Konversionstherapien werden verboten

© Kwest/stock.adobe.com

Es drohen Haft- und Geldstrafen

So genannte Konversionsbehandlungen sind bald nicht mehr erlaubt. Bei diesen Therapien handelt es sich um medizinische Interventionen, die darauf gerichtet sind, die sexuelle Orientierung oder die selbstempfundene geschlechtliche Identität einer Person gezielt zu verändern oder zu unterdrücken. Verstöße gegen das neue „Gesetz zum Schutz vor Konversionsbehandlungen“ sollen mit einer Freiheitsstrafe von bis zu einem Jahr oder einem hohen Bußgeld von bis zu 30.000 Euro geahndet werden.
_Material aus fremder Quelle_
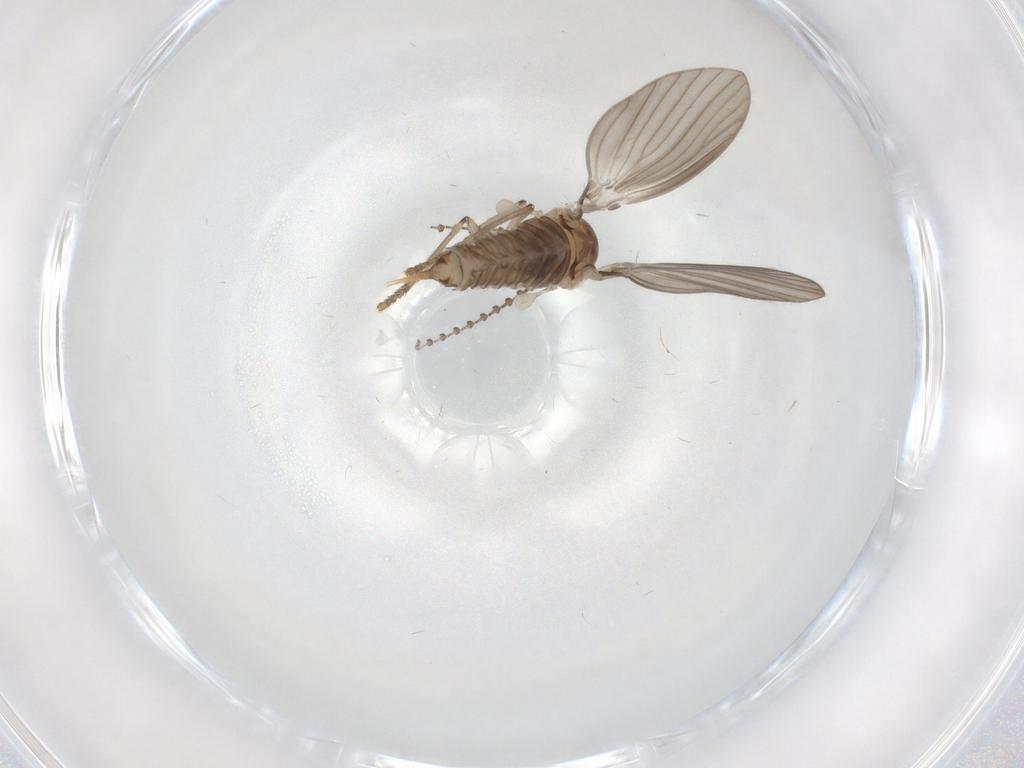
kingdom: Animalia
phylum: Arthropoda
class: Insecta
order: Diptera
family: Psychodidae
Bundesgesundheitsminister Jens Spahn: „Homosexualität ist keine Krankheit. Daher ist schon der Begriff „Therapie“ irreführend. Wir wollen sogenannte Konversionstherapien soweit wie möglich verbieten. Wo sie durchgeführt werden, entsteht oft schweres körperliches und seelisches Leid. Diese angebliche Therapie macht krank und nicht gesund. Das Verbot ist auch ein wichtiges gesellschaftliches Zeichen an alle, die mit ihrer Homosexualität hadern: Es ist ok, so wie du bist.“ Das Gesetz soll voraussichtlich Mitte dieses Jahres in Kraft treten. Verboten wird neben der Durchführung auch das Bewerben, Anbieten und Vermitteln solcher Behandlungen. Das Verbot gilt außerdem nicht nur für Personen, die berufsmäßig handeln. Auch Eltern oder andere Fürsorge- oder Erziehungsberechtigte können bei Verletzung der Fürsorge- und Erziehungspflicht bestraft werden.